TASKS:
A - Put this sentence from the excerpt about the insurer Ageas into French: "In April 2025, Ageas announced the acquisition of Esure from Bain Capital for €1.510bn."
B - Carry on the excerpt about the insurer Ageas and its businesses from the point where it stops.

## BEGIN EXCERPT TO READ

RIAS is a general insurance company that provides car, home, travel and caravan insurance. is a trading name of Ageas Retail Limited, who are authorised and regulated by the Financial Conduct Authority. It was established in 1992 by David Holden as the Retirement Insurance Advisory Service, originally offering insurance products from a panel of insurers. RIAS was part of Fortis Group, until Fortis adopted an Ageas UK name, reflecting the company's status as a standalone global insurance group.

In September 2012, Ageas acquired Groupama's UK insurance operations, boosting its presence in the automobile and home sectors. The deal will see Ageas add another million policyholders in the UK. In 2016, Ageas acquired AXA insurance operations in Portugal, becoming the second largest insurer by premiums, the third Non-Life insurer (with a 14% market share) and the third largest Life insurer (with a 19% market share).

In December 2024, it was announced that Ageas had agreed to a 20-year partnership with Saga to distribute personal motor and household products to Saga's customers. As part of the deal, Ageas will acquire Acromas Insurance Company which is Saga's insurance underwriting business.

In April 2025, Ageas announced the acquisition of Esure from Bain Capital for €1.510bn.

The Ageas UK head office is in Eastleigh, with branches in Bournemouth, Gloucester, London and Manchester.

=== Subsidiaries worldwide ===

- Belgium: AG Insurance (100%), AG Real Estate (subsidiary of AG Insurance at 100%), Royal Park Investments (50,67 %)

## END EXCERPT TO READ
## BEGIN LISTING

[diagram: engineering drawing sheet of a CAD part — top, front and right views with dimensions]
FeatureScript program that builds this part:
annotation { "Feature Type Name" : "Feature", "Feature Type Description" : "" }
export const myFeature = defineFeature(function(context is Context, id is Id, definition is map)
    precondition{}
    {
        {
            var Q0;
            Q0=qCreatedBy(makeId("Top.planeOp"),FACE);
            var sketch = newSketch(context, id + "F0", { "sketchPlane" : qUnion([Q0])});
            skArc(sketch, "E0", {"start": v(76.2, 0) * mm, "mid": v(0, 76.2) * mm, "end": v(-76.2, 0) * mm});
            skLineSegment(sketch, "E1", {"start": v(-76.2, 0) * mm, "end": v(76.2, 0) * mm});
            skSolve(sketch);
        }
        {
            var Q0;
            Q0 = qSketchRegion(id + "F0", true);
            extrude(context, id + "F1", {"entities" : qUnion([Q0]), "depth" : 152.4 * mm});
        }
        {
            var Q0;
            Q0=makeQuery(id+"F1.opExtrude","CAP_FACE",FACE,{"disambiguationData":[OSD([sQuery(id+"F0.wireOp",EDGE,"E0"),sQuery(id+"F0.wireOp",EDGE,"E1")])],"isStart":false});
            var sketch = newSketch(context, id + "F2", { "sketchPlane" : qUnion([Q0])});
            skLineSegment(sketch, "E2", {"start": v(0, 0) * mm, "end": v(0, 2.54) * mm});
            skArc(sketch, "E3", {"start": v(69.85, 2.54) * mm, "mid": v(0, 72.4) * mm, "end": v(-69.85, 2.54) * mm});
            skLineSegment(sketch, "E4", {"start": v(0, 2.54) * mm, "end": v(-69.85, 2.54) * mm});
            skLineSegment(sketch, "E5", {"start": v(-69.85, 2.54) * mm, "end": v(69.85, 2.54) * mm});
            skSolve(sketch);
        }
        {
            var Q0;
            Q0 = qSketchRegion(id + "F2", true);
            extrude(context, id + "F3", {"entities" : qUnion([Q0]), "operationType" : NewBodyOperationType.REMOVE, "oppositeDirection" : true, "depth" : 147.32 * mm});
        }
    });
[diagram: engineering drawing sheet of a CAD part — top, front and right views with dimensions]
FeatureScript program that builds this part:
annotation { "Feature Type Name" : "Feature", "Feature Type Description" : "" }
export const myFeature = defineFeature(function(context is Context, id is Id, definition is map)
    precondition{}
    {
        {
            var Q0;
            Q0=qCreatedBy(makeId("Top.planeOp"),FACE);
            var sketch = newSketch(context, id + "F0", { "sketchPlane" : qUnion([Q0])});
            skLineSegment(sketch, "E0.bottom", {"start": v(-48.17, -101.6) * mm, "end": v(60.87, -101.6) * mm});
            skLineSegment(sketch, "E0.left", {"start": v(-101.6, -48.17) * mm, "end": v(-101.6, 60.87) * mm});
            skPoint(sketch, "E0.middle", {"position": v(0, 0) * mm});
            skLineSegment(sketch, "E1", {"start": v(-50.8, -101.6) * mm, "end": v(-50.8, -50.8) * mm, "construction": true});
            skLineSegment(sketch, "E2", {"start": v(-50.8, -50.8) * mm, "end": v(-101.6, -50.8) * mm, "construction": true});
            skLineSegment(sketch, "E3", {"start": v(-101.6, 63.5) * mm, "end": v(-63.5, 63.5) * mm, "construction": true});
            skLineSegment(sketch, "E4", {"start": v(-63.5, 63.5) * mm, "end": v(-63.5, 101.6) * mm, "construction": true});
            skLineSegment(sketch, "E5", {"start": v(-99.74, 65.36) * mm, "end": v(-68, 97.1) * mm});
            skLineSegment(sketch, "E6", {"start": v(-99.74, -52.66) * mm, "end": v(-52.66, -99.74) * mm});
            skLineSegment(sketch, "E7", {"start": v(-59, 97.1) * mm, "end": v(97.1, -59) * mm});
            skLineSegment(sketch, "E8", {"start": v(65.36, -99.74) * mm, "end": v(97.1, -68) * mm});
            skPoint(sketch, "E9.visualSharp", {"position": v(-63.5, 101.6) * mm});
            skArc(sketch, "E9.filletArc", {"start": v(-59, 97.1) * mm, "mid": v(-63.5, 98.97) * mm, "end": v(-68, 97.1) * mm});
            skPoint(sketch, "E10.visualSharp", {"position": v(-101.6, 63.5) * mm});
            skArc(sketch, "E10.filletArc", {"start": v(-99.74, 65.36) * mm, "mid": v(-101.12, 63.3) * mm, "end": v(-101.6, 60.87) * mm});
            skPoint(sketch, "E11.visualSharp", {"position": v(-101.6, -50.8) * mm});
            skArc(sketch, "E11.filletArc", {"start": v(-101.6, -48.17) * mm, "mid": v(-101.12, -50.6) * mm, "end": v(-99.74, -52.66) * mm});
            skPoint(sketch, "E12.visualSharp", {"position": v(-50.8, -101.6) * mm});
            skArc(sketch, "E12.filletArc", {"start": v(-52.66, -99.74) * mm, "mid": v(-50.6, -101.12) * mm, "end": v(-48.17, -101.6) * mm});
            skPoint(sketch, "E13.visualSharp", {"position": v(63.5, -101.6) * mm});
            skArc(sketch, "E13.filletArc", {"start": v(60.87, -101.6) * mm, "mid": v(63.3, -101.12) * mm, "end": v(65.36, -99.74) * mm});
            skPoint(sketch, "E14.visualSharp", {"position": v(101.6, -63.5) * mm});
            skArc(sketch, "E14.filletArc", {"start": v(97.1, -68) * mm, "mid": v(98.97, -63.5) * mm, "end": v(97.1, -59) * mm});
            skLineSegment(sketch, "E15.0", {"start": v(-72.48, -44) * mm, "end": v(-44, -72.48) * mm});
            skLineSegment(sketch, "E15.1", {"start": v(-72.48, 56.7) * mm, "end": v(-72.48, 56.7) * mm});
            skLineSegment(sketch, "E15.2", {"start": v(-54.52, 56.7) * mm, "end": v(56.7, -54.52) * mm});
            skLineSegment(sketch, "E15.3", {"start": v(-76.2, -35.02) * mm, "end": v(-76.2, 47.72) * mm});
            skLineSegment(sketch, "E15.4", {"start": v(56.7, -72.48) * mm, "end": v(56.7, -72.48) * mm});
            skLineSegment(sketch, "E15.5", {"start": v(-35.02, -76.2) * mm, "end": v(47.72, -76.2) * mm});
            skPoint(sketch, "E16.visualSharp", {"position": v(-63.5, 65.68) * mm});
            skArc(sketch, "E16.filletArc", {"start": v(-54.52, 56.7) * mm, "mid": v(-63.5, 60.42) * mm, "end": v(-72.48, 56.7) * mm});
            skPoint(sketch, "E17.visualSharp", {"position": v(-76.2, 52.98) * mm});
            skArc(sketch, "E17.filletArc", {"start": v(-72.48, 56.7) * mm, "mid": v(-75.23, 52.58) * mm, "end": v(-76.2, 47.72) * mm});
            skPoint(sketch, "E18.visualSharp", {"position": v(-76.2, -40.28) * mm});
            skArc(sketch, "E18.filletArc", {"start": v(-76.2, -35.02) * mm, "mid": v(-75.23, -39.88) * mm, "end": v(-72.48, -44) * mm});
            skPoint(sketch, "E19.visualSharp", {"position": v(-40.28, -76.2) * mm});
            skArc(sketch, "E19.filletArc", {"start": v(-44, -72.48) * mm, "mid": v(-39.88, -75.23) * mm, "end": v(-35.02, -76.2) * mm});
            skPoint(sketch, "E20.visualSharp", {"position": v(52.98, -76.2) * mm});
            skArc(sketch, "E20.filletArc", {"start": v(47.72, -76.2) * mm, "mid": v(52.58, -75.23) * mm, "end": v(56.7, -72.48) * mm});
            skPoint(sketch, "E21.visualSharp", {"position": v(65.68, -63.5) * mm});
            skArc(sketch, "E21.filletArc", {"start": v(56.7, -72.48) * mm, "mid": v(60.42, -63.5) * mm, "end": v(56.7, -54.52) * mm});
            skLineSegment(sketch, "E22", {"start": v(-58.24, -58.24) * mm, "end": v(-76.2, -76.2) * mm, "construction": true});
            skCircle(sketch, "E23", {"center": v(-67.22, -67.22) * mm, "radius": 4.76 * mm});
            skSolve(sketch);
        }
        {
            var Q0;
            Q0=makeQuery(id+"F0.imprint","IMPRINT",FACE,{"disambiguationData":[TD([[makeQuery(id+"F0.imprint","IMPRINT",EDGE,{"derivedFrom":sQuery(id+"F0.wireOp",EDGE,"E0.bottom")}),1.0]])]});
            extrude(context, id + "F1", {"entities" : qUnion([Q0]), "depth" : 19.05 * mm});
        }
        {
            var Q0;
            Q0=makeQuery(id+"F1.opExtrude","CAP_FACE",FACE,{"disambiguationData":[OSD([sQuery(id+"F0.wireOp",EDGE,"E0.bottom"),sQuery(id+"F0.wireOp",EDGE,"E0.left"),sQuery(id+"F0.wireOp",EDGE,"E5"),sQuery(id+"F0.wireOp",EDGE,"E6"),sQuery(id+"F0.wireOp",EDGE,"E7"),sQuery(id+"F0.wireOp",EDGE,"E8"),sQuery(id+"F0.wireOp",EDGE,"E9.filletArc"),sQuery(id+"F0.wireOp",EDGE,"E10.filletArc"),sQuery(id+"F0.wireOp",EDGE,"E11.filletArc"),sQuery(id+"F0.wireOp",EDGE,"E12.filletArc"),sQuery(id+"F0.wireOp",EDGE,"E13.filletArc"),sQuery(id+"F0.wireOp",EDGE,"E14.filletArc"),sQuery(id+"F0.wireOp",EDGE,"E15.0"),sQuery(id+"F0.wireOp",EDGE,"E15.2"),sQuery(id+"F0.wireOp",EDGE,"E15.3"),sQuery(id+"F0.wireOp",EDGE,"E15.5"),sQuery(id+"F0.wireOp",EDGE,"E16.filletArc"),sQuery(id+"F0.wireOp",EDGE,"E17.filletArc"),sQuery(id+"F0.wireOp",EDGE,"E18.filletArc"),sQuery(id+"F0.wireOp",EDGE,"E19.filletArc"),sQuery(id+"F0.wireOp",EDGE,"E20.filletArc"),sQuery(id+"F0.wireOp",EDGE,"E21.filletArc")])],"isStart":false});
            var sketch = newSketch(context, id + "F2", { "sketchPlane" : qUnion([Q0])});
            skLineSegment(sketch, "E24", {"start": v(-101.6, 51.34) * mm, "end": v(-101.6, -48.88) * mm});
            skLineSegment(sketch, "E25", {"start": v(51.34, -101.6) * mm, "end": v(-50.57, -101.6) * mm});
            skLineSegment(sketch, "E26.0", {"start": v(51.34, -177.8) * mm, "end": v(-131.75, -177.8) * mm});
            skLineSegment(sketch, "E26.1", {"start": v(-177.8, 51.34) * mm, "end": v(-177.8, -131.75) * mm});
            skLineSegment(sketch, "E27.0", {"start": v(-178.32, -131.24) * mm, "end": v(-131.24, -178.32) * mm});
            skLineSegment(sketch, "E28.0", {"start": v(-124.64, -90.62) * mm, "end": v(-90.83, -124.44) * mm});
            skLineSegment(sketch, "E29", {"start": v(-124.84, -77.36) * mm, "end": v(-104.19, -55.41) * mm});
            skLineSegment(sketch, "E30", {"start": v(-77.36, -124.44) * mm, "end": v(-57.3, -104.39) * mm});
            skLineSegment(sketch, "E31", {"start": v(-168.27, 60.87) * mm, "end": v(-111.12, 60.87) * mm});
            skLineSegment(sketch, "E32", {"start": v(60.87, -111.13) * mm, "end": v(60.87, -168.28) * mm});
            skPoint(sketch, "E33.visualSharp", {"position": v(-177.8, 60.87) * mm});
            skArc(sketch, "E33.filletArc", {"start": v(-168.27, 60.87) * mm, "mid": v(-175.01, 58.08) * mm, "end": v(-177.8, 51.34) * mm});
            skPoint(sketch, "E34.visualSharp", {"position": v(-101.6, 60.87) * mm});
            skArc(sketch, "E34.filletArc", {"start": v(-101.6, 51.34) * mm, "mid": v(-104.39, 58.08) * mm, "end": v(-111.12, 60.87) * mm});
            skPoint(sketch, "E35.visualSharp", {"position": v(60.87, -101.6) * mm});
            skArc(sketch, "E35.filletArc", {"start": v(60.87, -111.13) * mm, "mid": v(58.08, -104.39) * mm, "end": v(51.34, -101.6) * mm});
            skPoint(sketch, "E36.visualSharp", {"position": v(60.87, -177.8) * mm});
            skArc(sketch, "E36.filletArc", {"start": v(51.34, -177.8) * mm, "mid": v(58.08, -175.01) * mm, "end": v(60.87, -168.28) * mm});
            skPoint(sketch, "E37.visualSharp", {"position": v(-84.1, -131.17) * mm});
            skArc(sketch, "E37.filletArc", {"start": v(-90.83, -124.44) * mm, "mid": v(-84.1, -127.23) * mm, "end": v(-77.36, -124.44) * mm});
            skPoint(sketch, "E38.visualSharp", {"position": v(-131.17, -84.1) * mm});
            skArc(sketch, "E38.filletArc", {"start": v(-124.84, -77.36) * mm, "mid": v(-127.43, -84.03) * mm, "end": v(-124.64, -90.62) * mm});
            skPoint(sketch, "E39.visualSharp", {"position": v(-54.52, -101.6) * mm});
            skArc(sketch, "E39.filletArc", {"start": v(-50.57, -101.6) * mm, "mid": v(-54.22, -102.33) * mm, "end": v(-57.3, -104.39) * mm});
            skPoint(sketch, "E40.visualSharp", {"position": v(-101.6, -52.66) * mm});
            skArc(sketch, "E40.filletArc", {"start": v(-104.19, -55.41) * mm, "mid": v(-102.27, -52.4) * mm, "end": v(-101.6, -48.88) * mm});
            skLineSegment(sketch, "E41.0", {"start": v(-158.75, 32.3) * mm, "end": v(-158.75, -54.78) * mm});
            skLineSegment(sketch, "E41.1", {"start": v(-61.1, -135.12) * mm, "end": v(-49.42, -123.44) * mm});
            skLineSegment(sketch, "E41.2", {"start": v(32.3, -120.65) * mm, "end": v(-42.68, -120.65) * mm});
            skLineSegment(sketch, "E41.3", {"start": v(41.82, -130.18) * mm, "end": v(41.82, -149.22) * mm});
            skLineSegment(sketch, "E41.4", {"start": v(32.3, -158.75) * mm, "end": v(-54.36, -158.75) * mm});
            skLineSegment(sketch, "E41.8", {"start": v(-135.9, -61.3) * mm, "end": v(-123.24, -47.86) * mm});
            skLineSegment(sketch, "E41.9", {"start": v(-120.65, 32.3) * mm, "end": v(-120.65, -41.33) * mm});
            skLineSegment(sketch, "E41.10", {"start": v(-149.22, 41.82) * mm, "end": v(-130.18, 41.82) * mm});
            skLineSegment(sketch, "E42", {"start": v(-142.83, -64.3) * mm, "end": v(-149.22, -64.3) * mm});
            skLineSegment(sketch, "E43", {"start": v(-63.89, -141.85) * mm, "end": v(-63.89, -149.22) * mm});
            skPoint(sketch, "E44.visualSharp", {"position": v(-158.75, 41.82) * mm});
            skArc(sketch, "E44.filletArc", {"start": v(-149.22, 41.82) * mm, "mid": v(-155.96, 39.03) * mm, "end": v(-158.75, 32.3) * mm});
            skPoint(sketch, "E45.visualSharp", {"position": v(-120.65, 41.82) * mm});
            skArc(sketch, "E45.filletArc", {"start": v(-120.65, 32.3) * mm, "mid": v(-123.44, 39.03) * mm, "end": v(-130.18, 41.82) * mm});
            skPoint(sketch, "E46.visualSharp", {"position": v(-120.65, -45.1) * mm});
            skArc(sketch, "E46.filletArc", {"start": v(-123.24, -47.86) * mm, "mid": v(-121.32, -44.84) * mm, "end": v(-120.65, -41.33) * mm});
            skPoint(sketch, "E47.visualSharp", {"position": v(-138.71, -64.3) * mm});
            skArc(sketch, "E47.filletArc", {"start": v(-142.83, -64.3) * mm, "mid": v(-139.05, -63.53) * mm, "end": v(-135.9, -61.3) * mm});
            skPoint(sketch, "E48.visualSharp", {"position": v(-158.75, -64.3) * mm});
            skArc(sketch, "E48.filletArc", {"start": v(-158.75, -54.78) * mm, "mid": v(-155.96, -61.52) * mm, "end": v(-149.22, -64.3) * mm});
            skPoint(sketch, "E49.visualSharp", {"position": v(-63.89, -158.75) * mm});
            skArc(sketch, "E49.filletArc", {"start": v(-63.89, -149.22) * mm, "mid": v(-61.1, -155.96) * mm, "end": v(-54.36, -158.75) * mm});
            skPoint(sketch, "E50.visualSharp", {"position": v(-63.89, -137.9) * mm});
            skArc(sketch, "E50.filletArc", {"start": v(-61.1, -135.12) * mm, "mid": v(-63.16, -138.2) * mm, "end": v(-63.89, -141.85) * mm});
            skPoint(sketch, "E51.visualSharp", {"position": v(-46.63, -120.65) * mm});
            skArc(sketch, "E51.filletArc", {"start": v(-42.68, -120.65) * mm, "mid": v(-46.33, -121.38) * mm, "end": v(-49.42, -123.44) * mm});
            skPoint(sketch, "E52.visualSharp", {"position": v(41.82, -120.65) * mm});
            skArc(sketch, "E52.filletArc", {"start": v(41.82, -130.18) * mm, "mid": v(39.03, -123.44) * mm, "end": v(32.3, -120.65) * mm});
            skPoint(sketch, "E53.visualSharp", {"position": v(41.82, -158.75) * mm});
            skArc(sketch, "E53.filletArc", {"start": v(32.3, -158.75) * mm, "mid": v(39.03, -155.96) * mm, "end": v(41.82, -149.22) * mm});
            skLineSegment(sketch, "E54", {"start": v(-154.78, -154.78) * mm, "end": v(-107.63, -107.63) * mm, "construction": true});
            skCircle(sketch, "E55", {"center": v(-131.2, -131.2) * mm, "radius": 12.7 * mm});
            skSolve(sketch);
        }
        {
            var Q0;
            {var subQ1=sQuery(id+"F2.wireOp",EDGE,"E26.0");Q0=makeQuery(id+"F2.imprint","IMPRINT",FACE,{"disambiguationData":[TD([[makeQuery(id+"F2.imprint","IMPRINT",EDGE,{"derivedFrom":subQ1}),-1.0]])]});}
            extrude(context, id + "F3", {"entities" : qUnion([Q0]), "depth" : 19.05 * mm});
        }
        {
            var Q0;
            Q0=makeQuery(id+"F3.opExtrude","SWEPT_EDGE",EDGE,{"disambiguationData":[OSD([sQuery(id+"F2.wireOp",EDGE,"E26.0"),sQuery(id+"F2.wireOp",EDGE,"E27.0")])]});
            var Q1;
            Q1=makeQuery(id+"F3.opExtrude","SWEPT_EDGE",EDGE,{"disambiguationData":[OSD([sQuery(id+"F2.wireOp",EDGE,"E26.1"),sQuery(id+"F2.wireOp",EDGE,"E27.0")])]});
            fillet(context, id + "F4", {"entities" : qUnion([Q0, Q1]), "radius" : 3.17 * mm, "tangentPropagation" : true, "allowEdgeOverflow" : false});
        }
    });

## END LISTING

EXPECTED RESPONSES:
A - En avril 2025, Ageas a annoncé l'acquisition d'Esure auprès de Bain Capital pour 1,510 milliard d'euros.

B -
- UK: Ageas UK Ltd (100%)
- Portugal: Ageas Portugal Holdings SGPS (100%)
- Turkey: AgeSA SA (40%)
- Turkey: Aksigorta (36%)
- Hong Kong: Ageas Asia Services Ltd (100%)
- Hong Kong: WeTherapy Ltd (20%)
- Malaysia and Singapore: Maybank Ageas Holdings Berhad (31%)
- Philippines: East West Ageas Life Insurance Corp (50% + 1 share)
- Vietnam: MB Ageas Life Insurance Co Ltd (32%)
- Thailand: Muang Thaï Group Holding Co Ltd (8%)
- Thailand: Muang Thaï Holding Co Ltd (21%)
- Thailand: Muang Thaï Insurance Public Co Ltd (15%)
- Thailand: Muang Thaï Life Assurance Public Co Ltd (31%)
- Thailand: Fuchsia Venture Capital Co Ltd (31%)
- China: Taiping Asset Management Co Ltd (20%)
- China: Taiping Life Insurance Co Ltd (25%)
- China: Taiping Financial Services Co Ltd (12%)
- China: Taiping Reinsurance Co Ltd (HK) (25%)
- India: Ageas Federal Life Insurance Co Ltd (74%)
- India: Royal Sundaram General Insurance (40%)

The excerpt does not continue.